* YOUR TASK
An exact copy of every entry is needed here; the images stay out.

Skeletal landmark data:
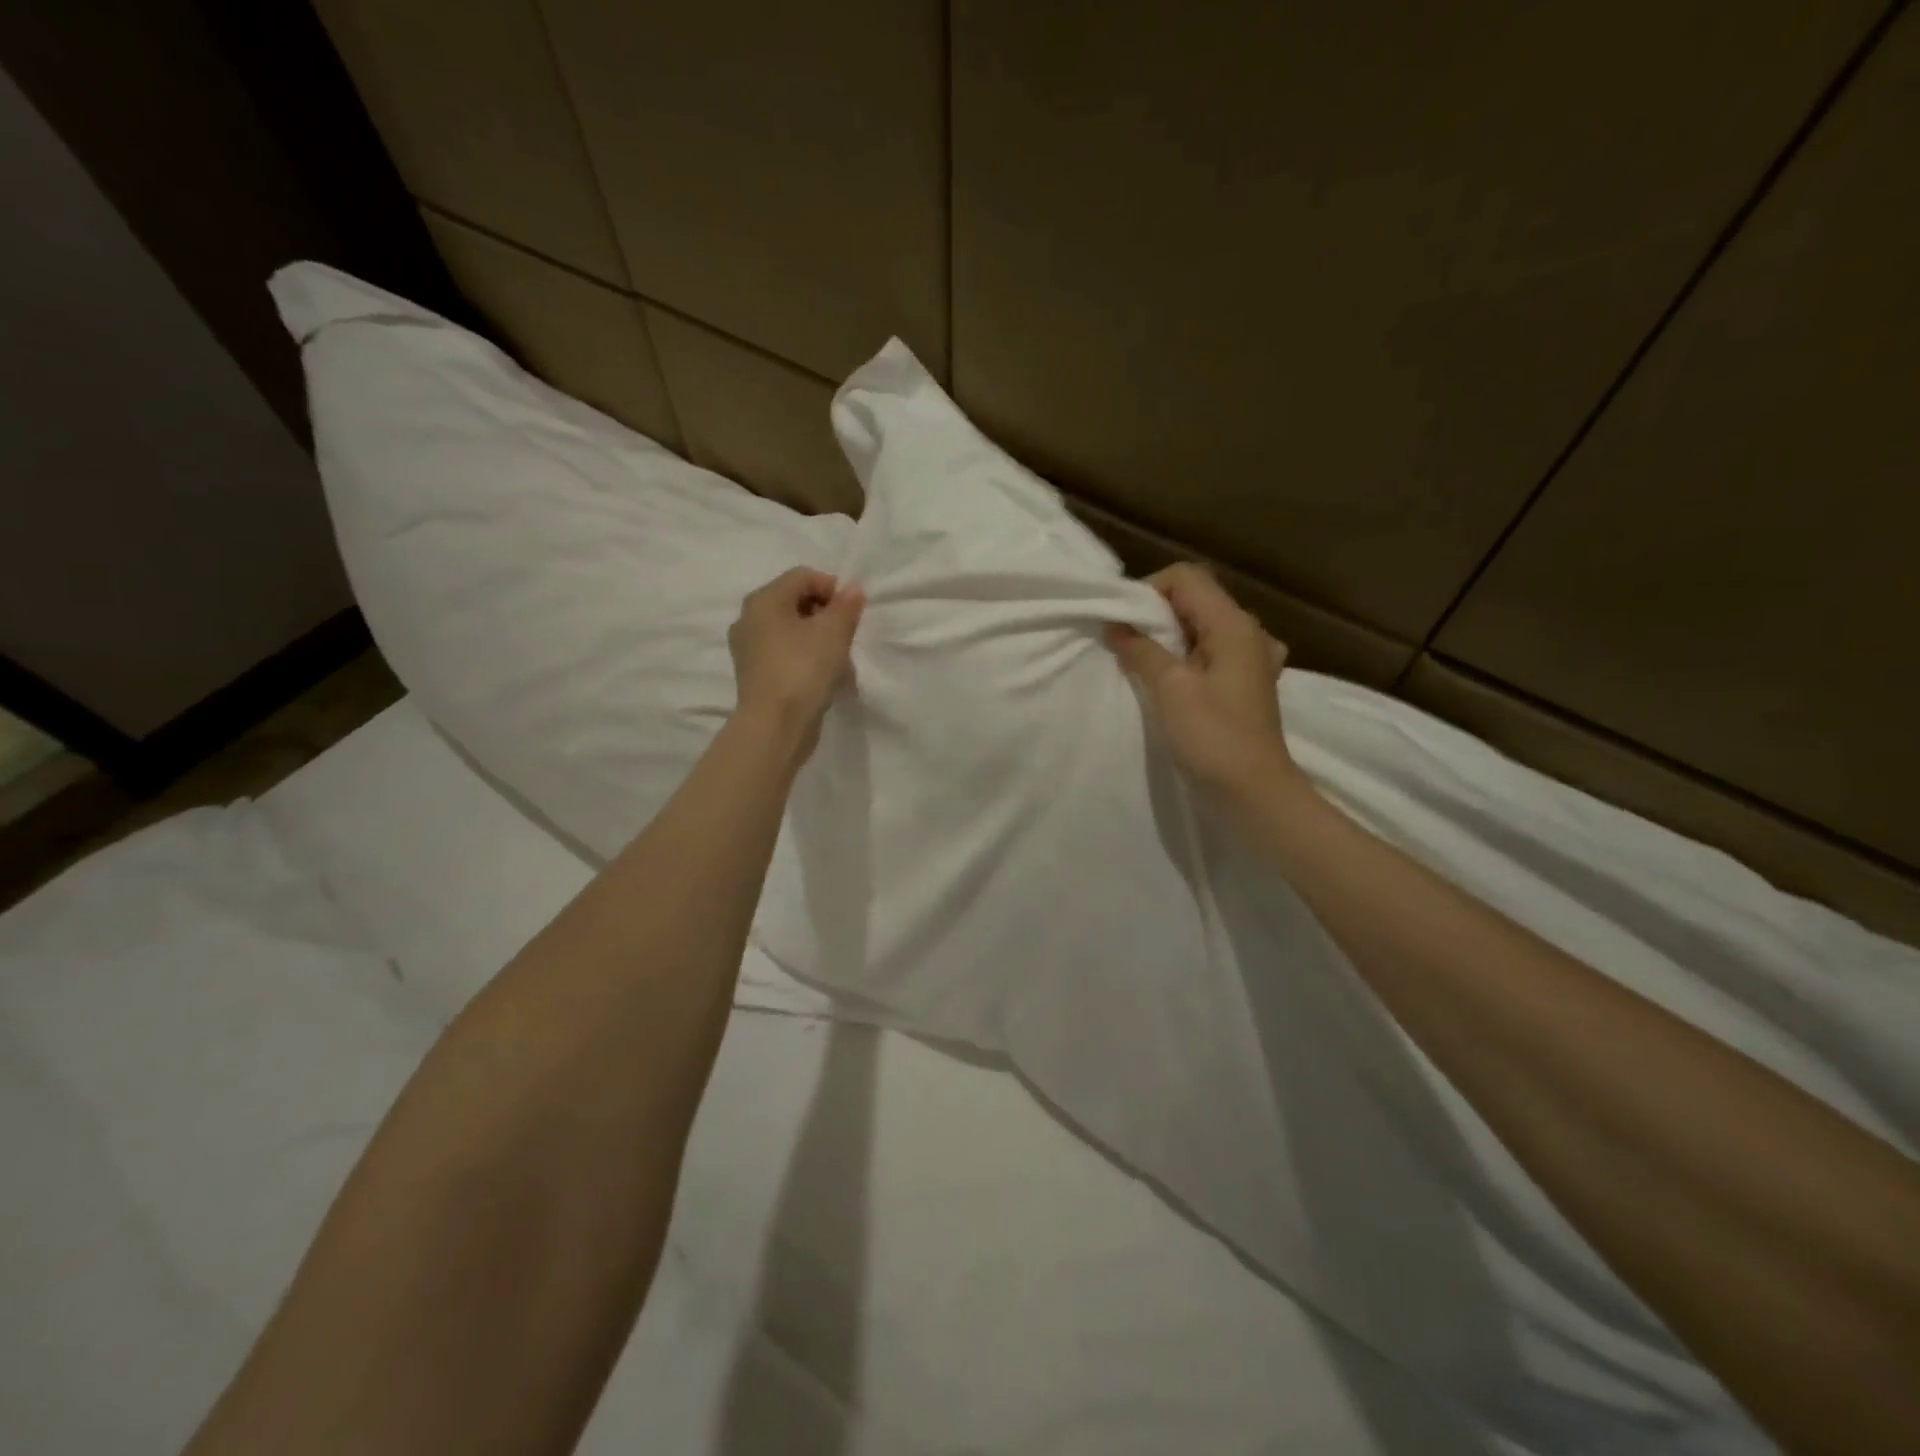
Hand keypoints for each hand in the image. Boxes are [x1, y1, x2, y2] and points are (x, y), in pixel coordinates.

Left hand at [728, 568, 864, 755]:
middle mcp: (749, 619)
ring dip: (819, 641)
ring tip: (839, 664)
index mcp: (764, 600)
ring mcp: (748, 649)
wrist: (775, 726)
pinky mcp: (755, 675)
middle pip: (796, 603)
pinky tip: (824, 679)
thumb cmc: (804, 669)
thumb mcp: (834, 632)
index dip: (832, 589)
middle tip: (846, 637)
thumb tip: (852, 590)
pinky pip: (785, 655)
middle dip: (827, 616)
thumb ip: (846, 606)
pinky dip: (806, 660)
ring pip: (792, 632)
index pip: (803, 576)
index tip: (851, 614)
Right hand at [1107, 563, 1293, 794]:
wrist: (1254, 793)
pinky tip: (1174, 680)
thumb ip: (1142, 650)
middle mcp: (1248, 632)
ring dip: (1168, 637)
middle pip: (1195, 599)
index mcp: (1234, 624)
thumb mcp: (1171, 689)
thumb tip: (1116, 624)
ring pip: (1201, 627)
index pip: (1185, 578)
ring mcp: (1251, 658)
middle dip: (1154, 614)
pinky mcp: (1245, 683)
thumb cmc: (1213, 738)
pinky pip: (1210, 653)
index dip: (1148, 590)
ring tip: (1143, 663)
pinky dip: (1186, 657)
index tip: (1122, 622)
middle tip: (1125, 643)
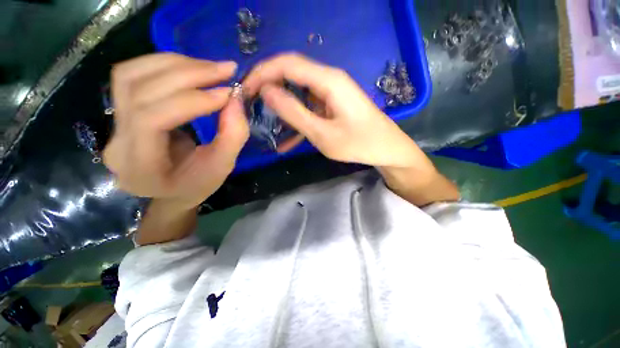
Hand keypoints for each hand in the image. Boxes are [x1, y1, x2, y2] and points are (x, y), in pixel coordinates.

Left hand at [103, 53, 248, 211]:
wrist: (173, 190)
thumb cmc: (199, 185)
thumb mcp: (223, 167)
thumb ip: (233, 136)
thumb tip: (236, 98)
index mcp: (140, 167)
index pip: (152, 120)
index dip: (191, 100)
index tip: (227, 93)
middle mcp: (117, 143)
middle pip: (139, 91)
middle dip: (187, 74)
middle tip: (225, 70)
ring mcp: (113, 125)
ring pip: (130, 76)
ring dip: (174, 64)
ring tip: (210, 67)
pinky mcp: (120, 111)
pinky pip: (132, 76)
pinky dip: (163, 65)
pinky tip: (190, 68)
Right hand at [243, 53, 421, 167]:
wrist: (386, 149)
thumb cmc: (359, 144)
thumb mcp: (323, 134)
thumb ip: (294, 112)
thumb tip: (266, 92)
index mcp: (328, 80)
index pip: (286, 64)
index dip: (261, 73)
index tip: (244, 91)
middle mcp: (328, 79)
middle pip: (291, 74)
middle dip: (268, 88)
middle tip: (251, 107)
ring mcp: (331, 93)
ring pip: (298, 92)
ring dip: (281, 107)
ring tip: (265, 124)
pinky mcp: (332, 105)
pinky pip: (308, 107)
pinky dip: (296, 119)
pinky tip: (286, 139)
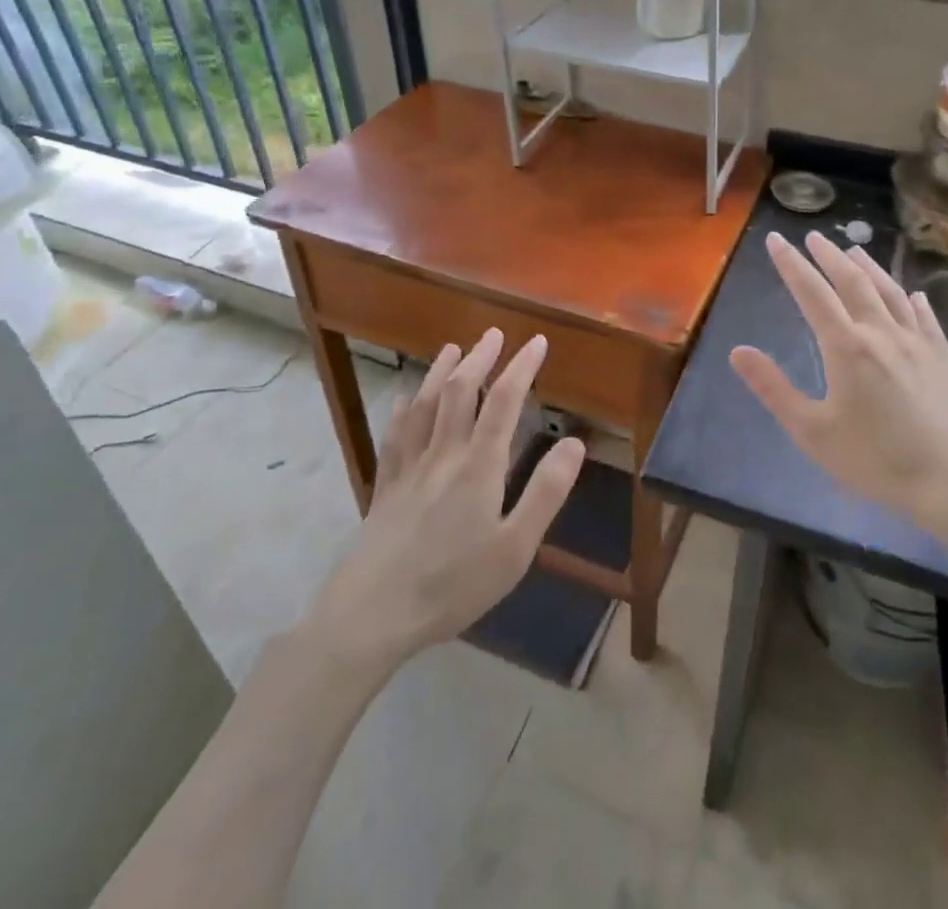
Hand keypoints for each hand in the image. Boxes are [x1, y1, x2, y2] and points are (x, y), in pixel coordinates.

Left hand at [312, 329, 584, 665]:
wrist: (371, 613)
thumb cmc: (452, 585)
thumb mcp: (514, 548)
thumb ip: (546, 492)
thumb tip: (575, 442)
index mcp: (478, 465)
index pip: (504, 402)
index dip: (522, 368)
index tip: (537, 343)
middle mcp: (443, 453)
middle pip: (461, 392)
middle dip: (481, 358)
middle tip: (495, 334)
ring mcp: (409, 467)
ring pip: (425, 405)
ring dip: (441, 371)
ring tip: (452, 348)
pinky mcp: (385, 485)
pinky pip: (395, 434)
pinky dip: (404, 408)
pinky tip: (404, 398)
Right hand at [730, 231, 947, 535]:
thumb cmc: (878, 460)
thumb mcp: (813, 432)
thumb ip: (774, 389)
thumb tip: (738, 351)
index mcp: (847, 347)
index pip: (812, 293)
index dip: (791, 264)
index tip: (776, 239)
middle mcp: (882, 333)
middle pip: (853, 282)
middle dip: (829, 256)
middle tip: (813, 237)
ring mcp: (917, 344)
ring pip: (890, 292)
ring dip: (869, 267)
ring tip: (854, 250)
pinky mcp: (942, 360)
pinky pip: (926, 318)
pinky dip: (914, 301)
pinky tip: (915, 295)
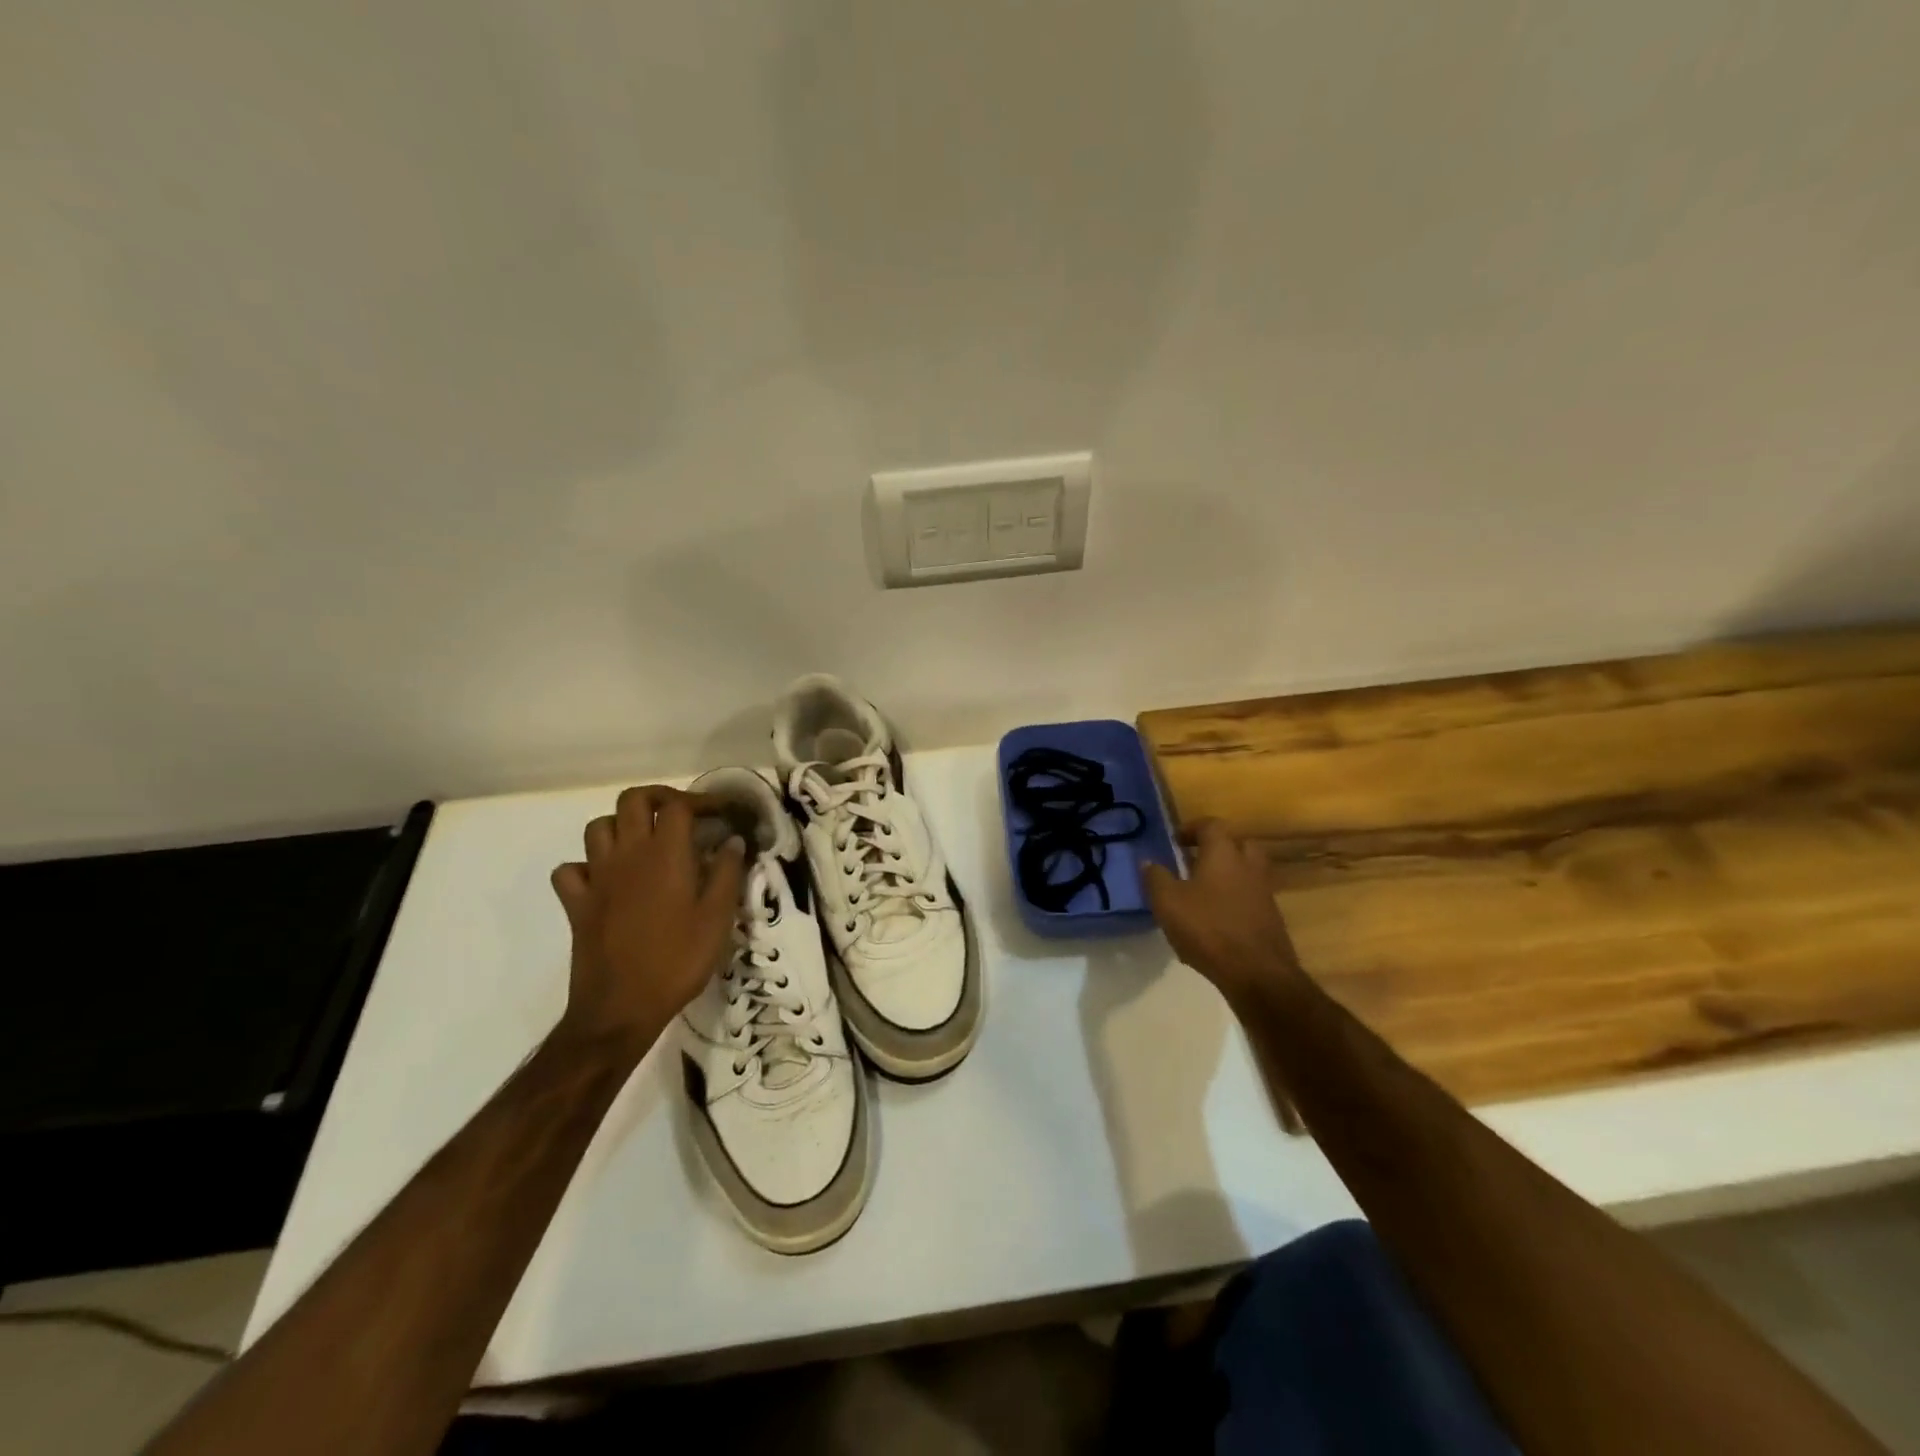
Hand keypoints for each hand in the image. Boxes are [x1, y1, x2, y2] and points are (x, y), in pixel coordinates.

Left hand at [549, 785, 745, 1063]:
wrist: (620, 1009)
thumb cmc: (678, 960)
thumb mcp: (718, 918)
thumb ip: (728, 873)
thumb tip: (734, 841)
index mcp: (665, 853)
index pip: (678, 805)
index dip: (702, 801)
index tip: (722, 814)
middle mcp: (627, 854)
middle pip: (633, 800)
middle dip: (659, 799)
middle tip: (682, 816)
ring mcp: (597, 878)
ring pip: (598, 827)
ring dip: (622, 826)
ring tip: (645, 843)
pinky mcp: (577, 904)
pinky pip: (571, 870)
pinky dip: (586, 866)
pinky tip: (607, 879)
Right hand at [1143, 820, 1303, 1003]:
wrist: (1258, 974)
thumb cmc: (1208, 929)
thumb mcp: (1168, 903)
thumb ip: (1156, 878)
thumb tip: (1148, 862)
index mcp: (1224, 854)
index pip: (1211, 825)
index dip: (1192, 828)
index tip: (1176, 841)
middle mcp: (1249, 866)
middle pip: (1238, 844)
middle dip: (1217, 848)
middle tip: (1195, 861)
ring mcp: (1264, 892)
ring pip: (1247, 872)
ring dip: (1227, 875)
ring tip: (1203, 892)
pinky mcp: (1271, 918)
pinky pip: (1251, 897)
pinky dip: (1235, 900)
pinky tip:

* EXERCISE ANSWER
Hand keypoints for each hand in the image. Boxes are [x1, y1, x2, y2] and points are (x, y), in pixel coordinates.

Left hand at [728, 568, 864, 755]:
middle mcp: (749, 619)
ring dip: (819, 641)
ring tip: (839, 664)
index mcp: (764, 600)
ring mcp: (748, 649)
wrist: (775, 726)
pinky mcp: (755, 675)
middle pip: (796, 603)
pinky tip: (824, 679)
thumb cmc: (804, 669)
thumb mcp: (834, 632)
index dip: (832, 589)
middle tip: (846, 637)
thumb tip: (852, 590)
pinky pip: (785, 655)
middle dip: (827, 616)
thumb ip: (846, 606)
pinky dip: (806, 660)
ring pip: (792, 632)
index pip: (803, 576)
index tip: (851, 614)
Right hand at [1107, 563, 1293, 794]:
wrist: (1254, 793)
pinky tip: (1174, 680)
thumb ip: (1142, 650)
middle mcp: (1248, 632)
ring dip: (1168, 637)
middle pip: (1195, 599)
index mcp: (1234, 624)
thumb mcp: (1171, 689)
thumb tip: (1116, 624)
ring pip: (1201, 627)
index pip: (1185, 578)
ring mcp: (1251, 658)
middle dip: (1154, 614)
pinky mcp: (1245, 683)
thumb cmc: (1213, 738)
pinky pip: (1210, 653)
index dip: (1148, 590)
ring tip: (1143, 663)
pinky dip: (1186, 657)
index tip: (1122, 622)
middle tip: (1125, 643)
Hand keypoints for each hand in the image. Boxes are [x1, y1, x2, y2] and points are (x, y), in pixel coordinates.

Left hand at [103, 53, 248, 211]:
wrist: (173, 190)
thumb cmc: (199, 185)
thumb mcp: (223, 167)
thumb ip: (233, 136)
thumb tip: (236, 98)
index mcp: (140, 167)
index pip: (152, 120)
index dip: (191, 100)
index tip: (227, 93)
middle mcp: (117, 143)
middle pip: (139, 91)
middle dip: (187, 74)
middle tip: (225, 70)
ring mcp: (113, 125)
ring pip: (130, 76)
ring dip: (174, 64)
ring tip: (210, 67)
pinky mcp: (120, 111)
pinky pip: (132, 76)
pinky dip: (163, 65)
pinky tip: (190, 68)
Right hand at [243, 53, 421, 167]:
wrist: (386, 149)
thumb cmc: (359, 144)
thumb mcp: (323, 134)
thumb ip: (294, 112)
thumb tip: (266, 92)
index mcp: (328, 80)
index pip: (286, 64)
index dip: (261, 73)
index tip: (244, 91)
middle mcp: (328, 79)
middle pip: (291, 74)
middle dip: (268, 88)
middle tip: (251, 107)
ring mcp: (331, 93)
ring pip: (298, 92)
ring dip: (281, 107)
ring tip: (265, 124)
pinky mcp: (332, 105)
pinky pip: (308, 107)
pinky dip: (296, 119)
pinky tip: (286, 139)
Hand keypoints for each hand in the image. Boxes are [x1, y1, x2, y2] and points are (x, y), in pixel coordinates.

Left hand at [312, 329, 584, 665]:
wrist: (371, 613)
thumb cmc: (452, 585)
thumb mcp: (514, 548)
thumb ip: (546, 492)
thumb tip: (575, 442)
index mcp: (478, 465)
index pip: (504, 402)
index dip: (522, 368)
index tip: (537, 343)
middle mcp: (443, 453)
middle pip: (461, 392)
middle dip: (481, 358)
middle tip: (495, 334)
ring mcp: (409, 467)
ring pip: (425, 405)
ring dip: (441, 371)
ring tip: (452, 348)
pinky mcp: (385, 485)
pinky pip: (395, 434)
pinky dip: (404, 408)
pinky tip: (404, 398)
Right hand at [730, 231, 947, 535]:
thumb cmc: (878, 460)
thumb mcp: (813, 432)
thumb ip: (774, 389)
thumb tip: (738, 351)
index mcp: (847, 347)
index pip: (812, 293)
index dip: (791, 264)
index tip: (776, 239)
middle mcp: (882, 333)
middle pip: (853, 282)
middle dip: (829, 256)
middle tip: (813, 237)
ring mcp: (917, 344)
ring pip: (890, 292)
ring dip: (869, 267)
ring tip: (854, 250)
pinky mcp: (942, 360)
pinky pip: (926, 318)
pinky dip: (914, 301)
pinky tip: (915, 295)
Hand keypoints for each hand in the image. Boxes are [x1, y1, x2, y2] and points are (x, y), in pixel coordinates.

Left hand at [549, 785, 745, 1063]:
wrist: (620, 1009)
thumb cmc: (678, 960)
thumb mcp: (718, 918)
thumb ip: (728, 873)
thumb tip: (734, 841)
index mcp: (665, 853)
index pip: (678, 805)
index dip: (702, 801)
index tip: (722, 814)
middle mcp: (627, 854)
middle pip: (633, 800)
middle dip: (659, 799)
middle tip: (682, 816)
ring mcp: (597, 878)
ring pip: (598, 827)
ring dip: (622, 826)
ring tip: (645, 843)
pinky mcp: (577, 904)
pinky pip: (571, 870)
pinky dip: (586, 866)
pinky tip: (607, 879)
Right hand at [1143, 820, 1303, 1003]:
wrist: (1258, 974)
thumb cmc: (1208, 929)
thumb mcp: (1168, 903)
thumb ip: (1156, 878)
thumb tip: (1148, 862)
index mcp: (1224, 854)
index pip: (1211, 825)
index dip: (1192, 828)
index tip: (1176, 841)
middle mcp: (1249, 866)
middle pip: (1238, 844)
middle dip: (1217, 848)
middle tip: (1195, 861)
ring mcp: (1264, 892)
ring pip: (1247, 872)
ring dip: (1227, 875)
ring tip: (1203, 892)
pinky mcp: (1271, 918)
pinky pip: (1251, 897)
pinky dip: (1235, 900)
pinky tip:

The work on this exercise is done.